Arthur Altschul was a well-known collector of Neo-Impressionist works including an outstanding composition by the Belgian painter, Théo van Rysselberghe. Voiliers sur l’Escault was completed in 1892 during what is considered to be the high point of the artist’s career, and it demonstrates his mastery of the Divisionist or Pointillist technique that was first made popular by Seurat and Signac in the late 1880’s. This type of painting, known broadly as Neo-Impressionist, rejected the spontaneity of Impressionist brushwork and instead favored a methodical application of paint governed by the scientific principles of color theory. The work was featured in a groundbreaking exhibition in Brussels in 1893 of avant-garde artists known as Les Vingt. After Brussels it went on to Paris where it was a highlight of the famed Salon des Indépendants. This celebrated painting is estimated to sell for $1/1.5 million.
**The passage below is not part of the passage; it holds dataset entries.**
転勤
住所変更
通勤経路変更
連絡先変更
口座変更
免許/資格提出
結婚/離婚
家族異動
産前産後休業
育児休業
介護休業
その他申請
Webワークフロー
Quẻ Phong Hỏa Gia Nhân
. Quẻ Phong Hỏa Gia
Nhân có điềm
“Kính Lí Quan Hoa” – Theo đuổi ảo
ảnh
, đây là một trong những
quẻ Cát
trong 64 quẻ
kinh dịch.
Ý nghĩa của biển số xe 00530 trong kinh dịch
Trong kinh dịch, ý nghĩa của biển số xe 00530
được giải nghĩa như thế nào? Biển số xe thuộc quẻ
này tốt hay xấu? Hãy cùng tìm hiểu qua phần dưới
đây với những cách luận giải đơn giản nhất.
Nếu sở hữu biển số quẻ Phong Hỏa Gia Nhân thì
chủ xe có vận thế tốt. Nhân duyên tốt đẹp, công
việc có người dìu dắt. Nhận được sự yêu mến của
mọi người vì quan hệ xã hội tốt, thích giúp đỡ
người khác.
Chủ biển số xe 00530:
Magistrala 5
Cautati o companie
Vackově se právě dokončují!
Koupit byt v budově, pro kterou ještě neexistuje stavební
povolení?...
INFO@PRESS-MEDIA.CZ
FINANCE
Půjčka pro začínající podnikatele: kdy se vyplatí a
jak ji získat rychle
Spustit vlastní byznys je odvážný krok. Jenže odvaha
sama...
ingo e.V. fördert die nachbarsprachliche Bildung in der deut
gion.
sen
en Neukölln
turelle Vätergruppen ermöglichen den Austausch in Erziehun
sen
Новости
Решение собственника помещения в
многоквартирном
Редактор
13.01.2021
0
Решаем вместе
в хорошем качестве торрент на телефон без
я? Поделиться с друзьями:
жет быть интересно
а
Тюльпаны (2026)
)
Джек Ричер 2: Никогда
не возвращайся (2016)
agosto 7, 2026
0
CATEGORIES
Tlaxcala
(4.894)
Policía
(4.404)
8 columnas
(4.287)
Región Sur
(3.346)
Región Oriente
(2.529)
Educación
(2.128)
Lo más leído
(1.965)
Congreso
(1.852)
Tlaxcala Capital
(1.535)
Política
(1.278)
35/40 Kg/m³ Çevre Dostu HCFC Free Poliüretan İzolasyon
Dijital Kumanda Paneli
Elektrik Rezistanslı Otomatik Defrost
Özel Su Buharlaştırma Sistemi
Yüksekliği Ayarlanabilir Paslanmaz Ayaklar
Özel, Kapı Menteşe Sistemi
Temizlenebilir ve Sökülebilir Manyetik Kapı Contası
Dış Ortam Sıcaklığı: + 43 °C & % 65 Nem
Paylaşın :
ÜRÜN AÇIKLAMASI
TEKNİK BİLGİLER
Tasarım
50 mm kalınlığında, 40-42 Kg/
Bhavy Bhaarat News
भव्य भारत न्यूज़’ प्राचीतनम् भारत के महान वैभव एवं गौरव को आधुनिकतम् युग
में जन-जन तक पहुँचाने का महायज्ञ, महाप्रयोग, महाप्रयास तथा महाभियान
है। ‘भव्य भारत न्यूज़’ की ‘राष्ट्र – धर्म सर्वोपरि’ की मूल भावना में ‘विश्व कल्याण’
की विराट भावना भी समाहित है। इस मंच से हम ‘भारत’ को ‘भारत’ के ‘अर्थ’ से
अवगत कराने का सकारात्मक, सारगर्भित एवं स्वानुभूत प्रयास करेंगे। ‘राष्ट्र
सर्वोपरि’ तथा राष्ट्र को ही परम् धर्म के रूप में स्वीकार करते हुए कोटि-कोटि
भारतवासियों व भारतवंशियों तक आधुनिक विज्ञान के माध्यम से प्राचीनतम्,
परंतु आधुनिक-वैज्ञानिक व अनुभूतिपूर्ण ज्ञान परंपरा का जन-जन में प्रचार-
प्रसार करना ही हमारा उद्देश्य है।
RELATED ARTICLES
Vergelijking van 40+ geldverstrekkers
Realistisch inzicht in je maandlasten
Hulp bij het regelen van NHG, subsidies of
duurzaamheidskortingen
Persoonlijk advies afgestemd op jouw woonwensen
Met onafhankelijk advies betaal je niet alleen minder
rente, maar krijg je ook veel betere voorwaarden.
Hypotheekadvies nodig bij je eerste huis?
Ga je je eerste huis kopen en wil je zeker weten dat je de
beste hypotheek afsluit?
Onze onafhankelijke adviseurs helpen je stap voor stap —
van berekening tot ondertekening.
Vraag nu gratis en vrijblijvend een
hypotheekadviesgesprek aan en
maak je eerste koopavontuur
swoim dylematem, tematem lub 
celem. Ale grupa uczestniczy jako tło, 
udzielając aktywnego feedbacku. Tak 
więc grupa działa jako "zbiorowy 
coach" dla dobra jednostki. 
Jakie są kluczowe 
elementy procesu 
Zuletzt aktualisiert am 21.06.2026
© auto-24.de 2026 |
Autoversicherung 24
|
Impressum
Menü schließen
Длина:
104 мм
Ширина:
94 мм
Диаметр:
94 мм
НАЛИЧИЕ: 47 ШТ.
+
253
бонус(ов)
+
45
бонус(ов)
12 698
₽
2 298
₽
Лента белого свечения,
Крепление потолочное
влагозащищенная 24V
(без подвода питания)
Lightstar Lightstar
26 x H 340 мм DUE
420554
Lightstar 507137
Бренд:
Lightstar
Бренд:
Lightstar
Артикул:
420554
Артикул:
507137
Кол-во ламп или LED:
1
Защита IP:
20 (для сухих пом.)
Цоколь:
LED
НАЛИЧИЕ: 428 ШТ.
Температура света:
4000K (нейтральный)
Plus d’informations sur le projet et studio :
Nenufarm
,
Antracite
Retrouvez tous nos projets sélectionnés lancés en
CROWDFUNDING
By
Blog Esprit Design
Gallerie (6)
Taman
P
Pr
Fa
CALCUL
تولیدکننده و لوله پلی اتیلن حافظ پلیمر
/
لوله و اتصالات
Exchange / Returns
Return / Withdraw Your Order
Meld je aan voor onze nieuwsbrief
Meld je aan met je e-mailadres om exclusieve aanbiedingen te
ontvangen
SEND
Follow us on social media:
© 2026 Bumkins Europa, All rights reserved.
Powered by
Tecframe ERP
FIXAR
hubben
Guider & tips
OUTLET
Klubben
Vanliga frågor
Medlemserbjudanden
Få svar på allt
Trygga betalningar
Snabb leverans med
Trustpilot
Together with Van Rysselberghe, Maximilien Luce was instrumental in refining Neo-Impressionist techniques during the 1890s and Notre-Dame is a superb example of this as he applies his paint with precise dabs, creating a glistening effect that conveys the reflection of the sunlight and the energy of the crowd. The present work, which is estimated to sell for $400/600,000, was executed in 1900-01 when the artist produced a series of oils depicting the Gothic Cathedral of Notre Dame. It was at this time that Paris was the location of the World’s Fair and Centennial Exhibition, and Luce’s composition captures the bustle of the city during this exciting period. Here, the artist has depicted the west façade of the church from a vantage on the left bank of the Seine, a view that would later be seen in paintings by Matisse and Marquet, who shared a studio with Luce and were inspired by the series. Both the work by Van Rysselberghe and the work by Luce will be sold in Sotheby’s evening sale of Impressionist Art on November 5th.